→ MATERIAL SUPPLIED:
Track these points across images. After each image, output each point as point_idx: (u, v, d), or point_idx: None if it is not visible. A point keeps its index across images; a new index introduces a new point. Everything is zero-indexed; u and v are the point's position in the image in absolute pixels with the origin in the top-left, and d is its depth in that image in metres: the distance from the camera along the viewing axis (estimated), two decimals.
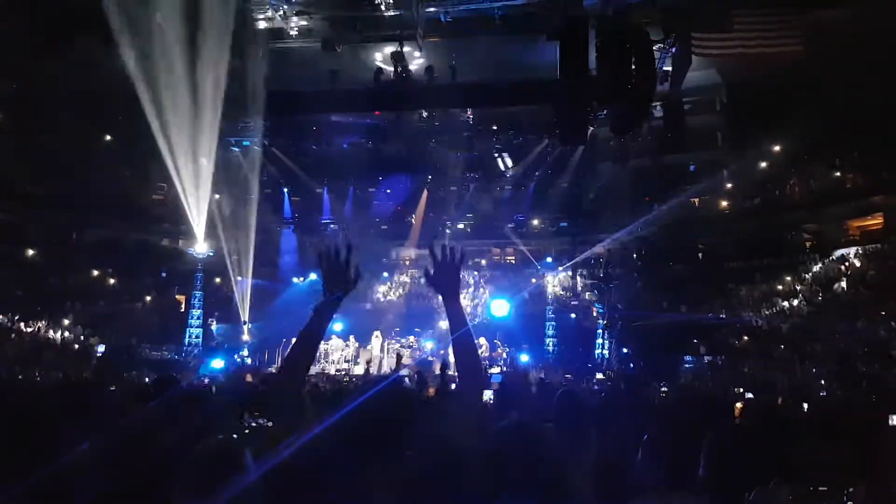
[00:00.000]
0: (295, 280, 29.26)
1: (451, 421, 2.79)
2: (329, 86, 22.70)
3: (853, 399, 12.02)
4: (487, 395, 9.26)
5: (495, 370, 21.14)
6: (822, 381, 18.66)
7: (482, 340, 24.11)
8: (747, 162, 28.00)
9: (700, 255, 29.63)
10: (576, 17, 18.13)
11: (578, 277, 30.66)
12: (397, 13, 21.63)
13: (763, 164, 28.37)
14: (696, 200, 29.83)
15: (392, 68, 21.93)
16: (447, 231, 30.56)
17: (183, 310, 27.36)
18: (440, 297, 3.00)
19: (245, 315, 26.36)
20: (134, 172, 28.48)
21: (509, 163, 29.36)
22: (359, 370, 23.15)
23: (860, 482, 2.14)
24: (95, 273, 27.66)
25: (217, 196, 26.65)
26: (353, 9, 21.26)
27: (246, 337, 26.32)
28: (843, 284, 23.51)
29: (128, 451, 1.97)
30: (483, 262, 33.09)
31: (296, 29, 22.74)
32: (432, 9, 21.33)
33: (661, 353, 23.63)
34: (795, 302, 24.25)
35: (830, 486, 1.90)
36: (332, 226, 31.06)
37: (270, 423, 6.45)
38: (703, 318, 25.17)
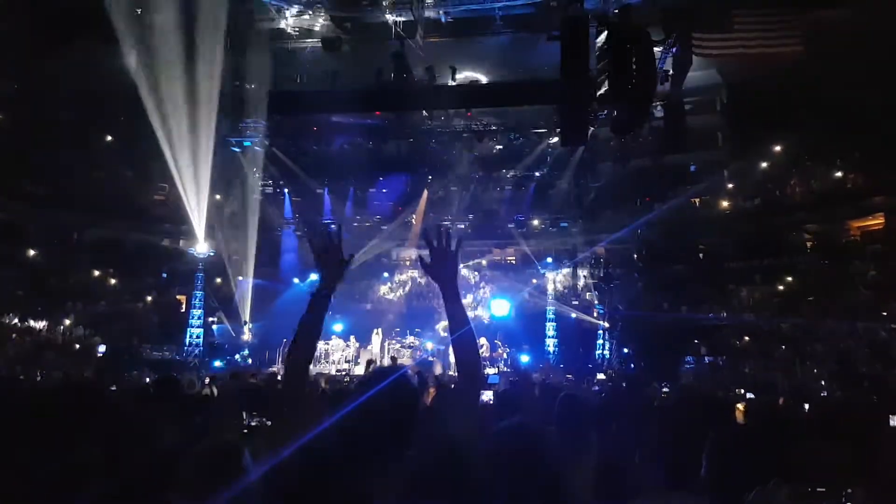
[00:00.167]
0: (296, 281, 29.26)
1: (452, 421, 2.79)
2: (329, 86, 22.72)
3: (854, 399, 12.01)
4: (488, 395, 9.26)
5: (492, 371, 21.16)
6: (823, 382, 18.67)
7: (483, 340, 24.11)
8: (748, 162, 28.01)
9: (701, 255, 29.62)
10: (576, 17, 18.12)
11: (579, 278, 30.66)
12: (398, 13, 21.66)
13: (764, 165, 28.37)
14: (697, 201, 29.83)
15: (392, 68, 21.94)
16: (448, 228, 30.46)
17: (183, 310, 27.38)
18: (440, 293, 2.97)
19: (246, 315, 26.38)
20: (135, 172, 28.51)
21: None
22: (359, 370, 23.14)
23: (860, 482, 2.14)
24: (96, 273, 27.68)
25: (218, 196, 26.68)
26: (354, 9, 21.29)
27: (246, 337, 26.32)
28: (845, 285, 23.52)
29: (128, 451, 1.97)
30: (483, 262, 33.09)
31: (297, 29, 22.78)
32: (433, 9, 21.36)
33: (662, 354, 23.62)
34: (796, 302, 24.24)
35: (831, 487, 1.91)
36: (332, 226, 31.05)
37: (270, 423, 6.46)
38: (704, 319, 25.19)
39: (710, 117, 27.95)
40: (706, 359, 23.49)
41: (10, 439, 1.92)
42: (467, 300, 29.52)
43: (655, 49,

---

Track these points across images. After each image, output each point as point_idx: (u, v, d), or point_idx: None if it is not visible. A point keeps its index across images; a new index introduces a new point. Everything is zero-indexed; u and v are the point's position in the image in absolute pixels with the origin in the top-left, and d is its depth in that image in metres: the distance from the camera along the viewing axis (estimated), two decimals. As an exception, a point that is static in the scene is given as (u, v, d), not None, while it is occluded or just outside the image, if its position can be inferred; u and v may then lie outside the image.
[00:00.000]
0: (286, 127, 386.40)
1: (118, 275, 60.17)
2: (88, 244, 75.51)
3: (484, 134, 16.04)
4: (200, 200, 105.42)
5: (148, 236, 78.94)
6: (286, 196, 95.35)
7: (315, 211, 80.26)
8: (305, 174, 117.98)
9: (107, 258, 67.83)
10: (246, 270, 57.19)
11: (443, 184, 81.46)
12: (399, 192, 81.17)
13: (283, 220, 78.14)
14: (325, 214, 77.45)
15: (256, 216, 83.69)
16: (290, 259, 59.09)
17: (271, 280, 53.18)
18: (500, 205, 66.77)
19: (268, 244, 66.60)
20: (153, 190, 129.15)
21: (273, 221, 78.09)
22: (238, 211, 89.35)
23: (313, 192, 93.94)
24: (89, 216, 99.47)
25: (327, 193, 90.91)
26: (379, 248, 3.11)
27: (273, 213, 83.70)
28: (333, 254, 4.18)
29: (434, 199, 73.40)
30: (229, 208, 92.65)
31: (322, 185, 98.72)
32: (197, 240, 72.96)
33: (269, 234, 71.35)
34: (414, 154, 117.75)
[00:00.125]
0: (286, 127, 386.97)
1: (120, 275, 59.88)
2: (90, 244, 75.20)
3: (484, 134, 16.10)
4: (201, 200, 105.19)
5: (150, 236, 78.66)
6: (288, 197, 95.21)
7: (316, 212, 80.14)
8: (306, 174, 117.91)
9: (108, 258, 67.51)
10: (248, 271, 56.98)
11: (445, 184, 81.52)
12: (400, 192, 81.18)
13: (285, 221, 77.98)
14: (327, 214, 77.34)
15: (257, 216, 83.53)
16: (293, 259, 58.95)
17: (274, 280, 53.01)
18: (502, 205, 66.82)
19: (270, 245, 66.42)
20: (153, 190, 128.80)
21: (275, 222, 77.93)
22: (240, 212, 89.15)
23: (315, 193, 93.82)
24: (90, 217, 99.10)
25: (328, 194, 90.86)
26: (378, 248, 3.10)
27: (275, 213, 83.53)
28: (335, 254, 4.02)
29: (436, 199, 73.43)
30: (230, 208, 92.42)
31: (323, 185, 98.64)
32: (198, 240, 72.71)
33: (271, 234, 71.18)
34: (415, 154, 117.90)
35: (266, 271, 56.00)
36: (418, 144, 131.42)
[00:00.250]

* * *

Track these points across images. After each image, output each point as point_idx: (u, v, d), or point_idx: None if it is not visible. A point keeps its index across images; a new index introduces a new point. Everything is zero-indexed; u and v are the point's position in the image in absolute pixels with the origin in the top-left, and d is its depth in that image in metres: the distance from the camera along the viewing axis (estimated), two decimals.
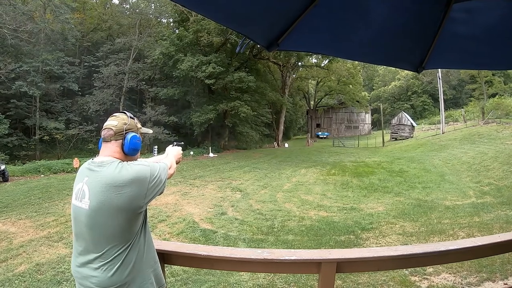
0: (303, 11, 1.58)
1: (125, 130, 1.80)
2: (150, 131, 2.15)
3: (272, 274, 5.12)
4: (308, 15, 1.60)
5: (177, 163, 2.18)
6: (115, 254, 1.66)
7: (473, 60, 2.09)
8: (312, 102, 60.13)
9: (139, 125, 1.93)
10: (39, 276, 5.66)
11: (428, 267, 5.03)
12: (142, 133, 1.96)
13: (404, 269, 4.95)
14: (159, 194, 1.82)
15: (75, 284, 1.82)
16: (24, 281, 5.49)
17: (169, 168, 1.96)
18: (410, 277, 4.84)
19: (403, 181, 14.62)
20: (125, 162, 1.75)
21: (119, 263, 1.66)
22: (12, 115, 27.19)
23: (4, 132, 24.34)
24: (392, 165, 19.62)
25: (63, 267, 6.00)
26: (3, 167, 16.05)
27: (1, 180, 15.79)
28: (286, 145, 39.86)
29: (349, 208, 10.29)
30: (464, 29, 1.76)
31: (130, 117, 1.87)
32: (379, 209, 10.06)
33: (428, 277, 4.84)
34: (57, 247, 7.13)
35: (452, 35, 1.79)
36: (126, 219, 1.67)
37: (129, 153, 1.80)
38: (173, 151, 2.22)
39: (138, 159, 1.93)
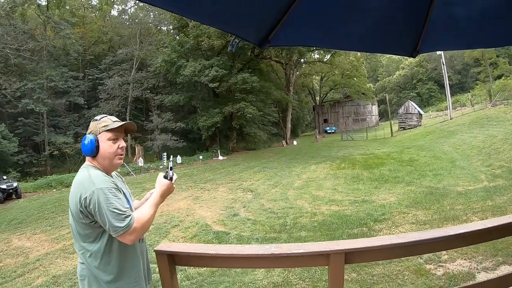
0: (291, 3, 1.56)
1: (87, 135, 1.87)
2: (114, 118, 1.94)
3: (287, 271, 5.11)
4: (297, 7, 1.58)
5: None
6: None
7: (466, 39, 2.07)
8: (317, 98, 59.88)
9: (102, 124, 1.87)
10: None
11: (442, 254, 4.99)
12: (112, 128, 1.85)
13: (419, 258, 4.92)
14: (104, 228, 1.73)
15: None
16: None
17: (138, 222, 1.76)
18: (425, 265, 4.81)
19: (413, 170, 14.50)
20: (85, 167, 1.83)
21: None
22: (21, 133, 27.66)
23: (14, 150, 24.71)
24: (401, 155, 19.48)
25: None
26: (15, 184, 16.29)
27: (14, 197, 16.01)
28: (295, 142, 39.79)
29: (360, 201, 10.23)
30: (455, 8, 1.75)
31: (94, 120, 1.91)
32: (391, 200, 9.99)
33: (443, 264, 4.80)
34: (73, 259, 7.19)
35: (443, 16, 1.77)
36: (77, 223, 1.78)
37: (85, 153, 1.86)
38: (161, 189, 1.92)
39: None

→ DESCRIPTION OF THE TASK: What are the lines, exactly as written above, from the line with "3: (272, 274, 5.12)" to the line with "37: (129, 153, 1.80)", both included? Output only those.

→ ANSWER FOR THE TASK:
3: (272, 274, 5.12)
4: (308, 15, 1.60)
5: (177, 163, 2.18)
6: (115, 254, 1.66)
7: (473, 60, 2.09)
8: (312, 102, 60.13)
9: (139, 125, 1.93)
10: (39, 276, 5.66)
11: (428, 267, 5.03)
12: (142, 133, 1.96)
13: (404, 269, 4.95)
14: (159, 194, 1.82)
15: (75, 284, 1.82)
16: (24, 281, 5.49)
17: (169, 168, 1.96)
18: (410, 277, 4.84)
19: (403, 181, 14.62)
20: (125, 162, 1.75)
21: (119, 263, 1.66)
22: (12, 115, 27.19)
23: (4, 132, 24.34)
24: (392, 165, 19.62)
25: (63, 267, 6.00)
26: (3, 167, 16.05)
27: (1, 180, 15.79)
28: (286, 145, 39.86)
29: (349, 208, 10.29)
30: (464, 29, 1.76)
31: (130, 117, 1.87)
32: (379, 209, 10.06)
33: (428, 277, 4.84)
34: (57, 247, 7.13)
35: (452, 35, 1.79)
36: (126, 219, 1.67)
37: (129, 153, 1.80)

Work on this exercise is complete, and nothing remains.